Beiden Teams war ihre Situation nach Beginn der Partie anzumerken. Sie spielten zwar jeweils engagiert und offensiv ausgerichtet, doch immer wieder schlichen sich Abspielfehler, Fehlpässe und Ungenauigkeiten ein, sodass kaum nennenswerte Chancen zu verzeichnen waren. Den Distanzschüssen auf beiden Seiten fehlte zudem die entsprechende Präzision oder sie wurden von den jeweiligen Torhütern entschärft. Nach einem Abwehrfehler der Frickenhausener in der eigenen Hälfte kam in der 28. Minute Denkendorfs Nico Riccio an den Ball, der sofort Sefa Ipek mit einem feinen Steckpass in den Strafraum schickte, wo dieser an dem gegnerischen Goalie vorbei einnetzte: 1:0. Zu diesem Zeitpunkt war es eine überraschende Führung. Beinahe im Gegenzug verhinderte Denkendorfs Torwart Malte Klein den möglichen Ausgleich. Bis zur Pause blieb es bei diesem Spielstand.
Intensives Kampfspiel in Hälfte zwei
Mit viel Elan kamen die Frickenhausener aus der Kabine und drängten die Denkendorfer zurück.
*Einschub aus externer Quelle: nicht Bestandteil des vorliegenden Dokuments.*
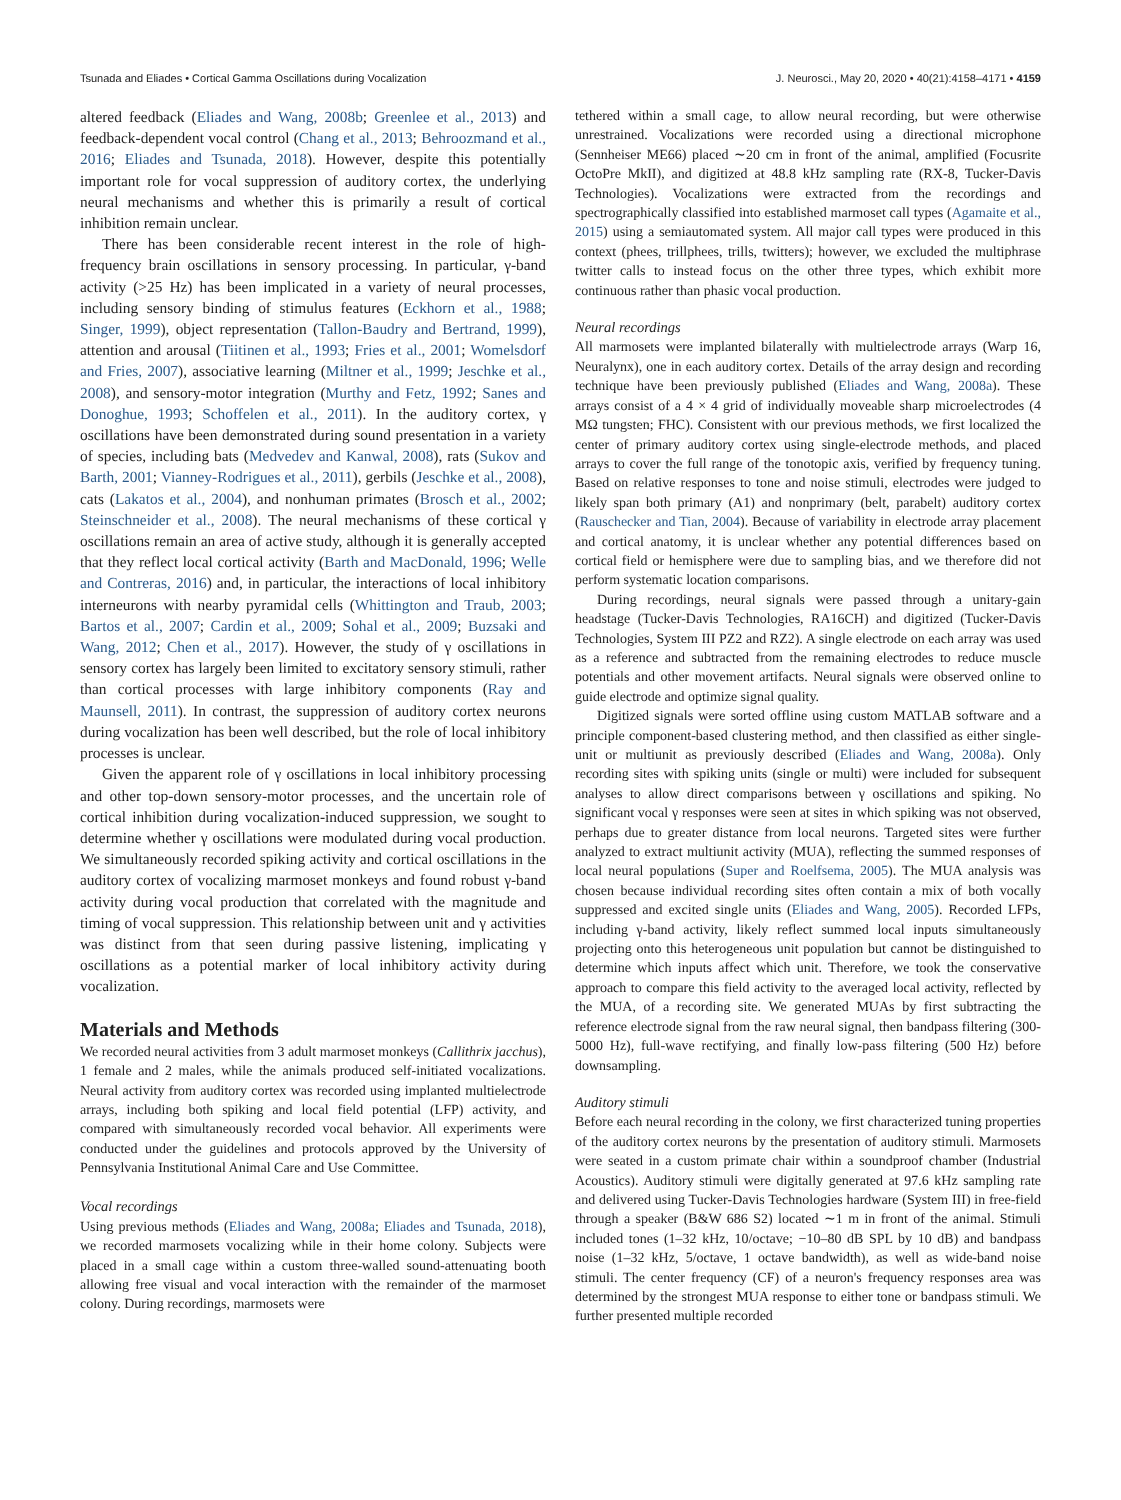Tsunada and Eliades • Cortical Gamma Oscillations during Vocalization J. Neurosci., May 20, 2020 • 40(21):4158–4171 • 4159
altered feedback (Eliades and Wang, 2008b; Greenlee et al., 2013) and feedback-dependent vocal control (Chang et al., 2013; Behroozmand et al., 2016; Eliades and Tsunada, 2018). However, despite this potentially important role for vocal suppression of auditory cortex, the underlying neural mechanisms and whether this is primarily a result of cortical inhibition remain unclear.
There has been considerable recent interest in the role of high-frequency brain oscillations in sensory processing. In particular, γ-band activity (>25 Hz) has been implicated in a variety of neural processes, including sensory binding of stimulus features (Eckhorn et al., 1988; Singer, 1999), object representation (Tallon-Baudry and Bertrand, 1999), attention and arousal (Tiitinen et al., 1993; Fries et al., 2001; Womelsdorf and Fries, 2007), associative learning (Miltner et al., 1999; Jeschke et al., 2008), and sensory-motor integration (Murthy and Fetz, 1992; Sanes and Donoghue, 1993; Schoffelen et al., 2011). In the auditory cortex, γ oscillations have been demonstrated during sound presentation in a variety of species, including bats (Medvedev and Kanwal, 2008), rats (Sukov and Barth, 2001; Vianney-Rodrigues et al., 2011), gerbils (Jeschke et al., 2008), cats (Lakatos et al., 2004), and nonhuman primates (Brosch et al., 2002; Steinschneider et al., 2008). The neural mechanisms of these cortical γ oscillations remain an area of active study, although it is generally accepted that they reflect local cortical activity (Barth and MacDonald, 1996; Welle and Contreras, 2016) and, in particular, the interactions of local inhibitory interneurons with nearby pyramidal cells (Whittington and Traub, 2003; Bartos et al., 2007; Cardin et al., 2009; Sohal et al., 2009; Buzsaki and Wang, 2012; Chen et al., 2017). However, the study of γ oscillations in sensory cortex has largely been limited to excitatory sensory stimuli, rather than cortical processes with large inhibitory components (Ray and Maunsell, 2011). In contrast, the suppression of auditory cortex neurons during vocalization has been well described, but the role of local inhibitory processes is unclear.
Given the apparent role of γ oscillations in local inhibitory processing and other top-down sensory-motor processes, and the uncertain role of cortical inhibition during vocalization-induced suppression, we sought to determine whether γ oscillations were modulated during vocal production. We simultaneously recorded spiking activity and cortical oscillations in the auditory cortex of vocalizing marmoset monkeys and found robust γ-band activity during vocal production that correlated with the magnitude and timing of vocal suppression. This relationship between unit and γ activities was distinct from that seen during passive listening, implicating γ oscillations as a potential marker of local inhibitory activity during vocalization.
Materials and Methods
We recorded neural activities from 3 adult marmoset monkeys (Callithrix jacchus), 1 female and 2 males, while the animals produced self-initiated vocalizations. Neural activity from auditory cortex was recorded using implanted multielectrode arrays, including both spiking and local field potential (LFP) activity, and compared with simultaneously recorded vocal behavior. All experiments were conducted under the guidelines and protocols approved by the University of Pennsylvania Institutional Animal Care and Use Committee.
Vocal recordings
Using previous methods (Eliades and Wang, 2008a; Eliades and Tsunada, 2018), we recorded marmosets vocalizing while in their home colony. Subjects were placed in a small cage within a custom three-walled sound-attenuating booth allowing free visual and vocal interaction with the remainder of the marmoset colony. During recordings, marmosets were
tethered within a small cage, to allow neural recording, but were otherwise unrestrained. Vocalizations were recorded using a directional microphone (Sennheiser ME66) placed ∼20 cm in front of the animal, amplified (Focusrite OctoPre MkII), and digitized at 48.8 kHz sampling rate (RX-8, Tucker-Davis Technologies). Vocalizations were extracted from the recordings and spectrographically classified into established marmoset call types (Agamaite et al., 2015) using a semiautomated system. All major call types were produced in this context (phees, trillphees, trills, twitters); however, we excluded the multiphrase twitter calls to instead focus on the other three types, which exhibit more continuous rather than phasic vocal production.
Neural recordings
All marmosets were implanted bilaterally with multielectrode arrays (Warp 16, Neuralynx), one in each auditory cortex. Details of the array design and recording technique have been previously published (Eliades and Wang, 2008a). These arrays consist of a 4 × 4 grid of individually moveable sharp microelectrodes (4 MΩ tungsten; FHC). Consistent with our previous methods, we first localized the center of primary auditory cortex using single-electrode methods, and placed arrays to cover the full range of the tonotopic axis, verified by frequency tuning. Based on relative responses to tone and noise stimuli, electrodes were judged to likely span both primary (A1) and nonprimary (belt, parabelt) auditory cortex (Rauschecker and Tian, 2004). Because of variability in electrode array placement and cortical anatomy, it is unclear whether any potential differences based on cortical field or hemisphere were due to sampling bias, and we therefore did not perform systematic location comparisons.
During recordings, neural signals were passed through a unitary-gain headstage (Tucker-Davis Technologies, RA16CH) and digitized (Tucker-Davis Technologies, System III PZ2 and RZ2). A single electrode on each array was used as a reference and subtracted from the remaining electrodes to reduce muscle potentials and other movement artifacts. Neural signals were observed online to guide electrode and optimize signal quality.
Digitized signals were sorted offline using custom MATLAB software and a principle component-based clustering method, and then classified as either single-unit or multiunit as previously described (Eliades and Wang, 2008a). Only recording sites with spiking units (single or multi) were included for subsequent analyses to allow direct comparisons between γ oscillations and spiking. No significant vocal γ responses were seen at sites in which spiking was not observed, perhaps due to greater distance from local neurons. Targeted sites were further analyzed to extract multiunit activity (MUA), reflecting the summed responses of local neural populations (Super and Roelfsema, 2005). The MUA analysis was chosen because individual recording sites often contain a mix of both vocally suppressed and excited single units (Eliades and Wang, 2005). Recorded LFPs, including γ-band activity, likely reflect summed local inputs simultaneously projecting onto this heterogeneous unit population but cannot be distinguished to determine which inputs affect which unit. Therefore, we took the conservative approach to compare this field activity to the averaged local activity, reflected by the MUA, of a recording site. We generated MUAs by first subtracting the reference electrode signal from the raw neural signal, then bandpass filtering (300-5000 Hz), full-wave rectifying, and finally low-pass filtering (500 Hz) before downsampling.
Auditory stimuli
Before each neural recording in the colony, we first characterized tuning properties of the auditory cortex neurons by the presentation of auditory stimuli. Marmosets were seated in a custom primate chair within a soundproof chamber (Industrial Acoustics). Auditory stimuli were digitally generated at 97.6 kHz sampling rate and delivered using Tucker-Davis Technologies hardware (System III) in free-field through a speaker (B&W 686 S2) located ∼1 m in front of the animal. Stimuli included tones (1–32 kHz, 10/octave; −10–80 dB SPL by 10 dB) and bandpass noise (1–32 kHz, 5/octave, 1 octave bandwidth), as well as wide-band noise stimuli. The center frequency (CF) of a neuron's frequency responses area was determined by the strongest MUA response to either tone or bandpass stimuli. We further presented multiple recorded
Diese standen tief und lauerten über ihre schnellen Akteure auf Konter. Frickenhausen war jetzt optisch überlegen, vertändelte aber teilweise gute Angriffszüge oder vergab diese leichtfertig. So kam es, wie es kommen musste: In der 76. Minute wurde nach einem Abwehrfehler der Gäste erneut in deren eigener Hälfte Denkendorfs Lukas Löw rechts außen auf die Reise geschickt und dessen gefühlvolle Flanke in Frickenhausens Strafraummitte verwandelte der mitgelaufene Dominik Lleshaj mit einem platzierten Kopfball unhaltbar zum 2:0. „Darauf hatten wir gehofft. Frickenhausen musste ja nach dem Rückstand aus der ersten Hälfte kommen und uns Räume für Umschaltmomente anbieten“, erklärte Denkendorfs Co-Trainer Georgios Natsis. Diese Führung hatte jedoch nur kurz Bestand: In der 83. Minute erzielte Frickenhausen durch einen Weitschuss von Endrit Duraku den 1:2-Anschlusstreffer. Denkendorfs Goalie Klein sah hierbei unglücklich aus. So wurde es noch mal bis zum Schluss richtig spannend, da die Gäste alle Kräfte mobilisierten – letztlich erfolglos. „Für uns zählt nur der Sieg. Endlich haben wir uns für unsere Leistung belohnt“, resümierte Natsis weiter. Für ihn waren die Entwicklung und die Leistungen in den vergangenen Wochen besser als die tatsächliche Punktausbeute. Gefasst, aber enttäuscht war natürlich Frickenhausens Coach Sascha Strähle: „Wir agieren seit Wochen unglücklich. Das Spielglück fehlt derzeit einfach. Wir waren zwar feldüberlegen, haben aber Denkendorf durch unser fehlerhaftes Abwehrverhalten eigentlich die zwei Tore geschenkt.“ Zugleich bedauerte er das verletzungsbedingte Fehlen wichtiger Stürmer.
TSV Denkendorf: Klein – Dunz, Ramser (56. Zhegrova), Müller, Riccio (78. Piskureck), Zahner, Zegrova (56. Di Fabio), Löw, Ipek, Lleshaj, Thierfelder.
1. FC Frickenhausen: Höschele – Max Volk, Tom Volk (84. Bledor Duraku), Claudio Portale, Endrit Duraku, Fejza (58. Sergio Portale), Novovic, Oguz (71. Guillen), Köhler, Arslan (58. Emer), Kynast.
Schiedsrichter: Jeremias Thürigen (Ditzingen).
Zuschauer: 75.
Tore: 1:0 Ipek (28.), 2:0 Lleshaj (76.) 2:1 Endrit Duraku (83.).
Gelbe Karten: Löw / Tom Volk, Claudio Portale, Endrit Duraku, Sergio Portale.
Beste Spieler: Dunz, Müller, Lleshaj, Ipek / Max Volk, Tom Volk, Claudio Portale, Endrit Duraku.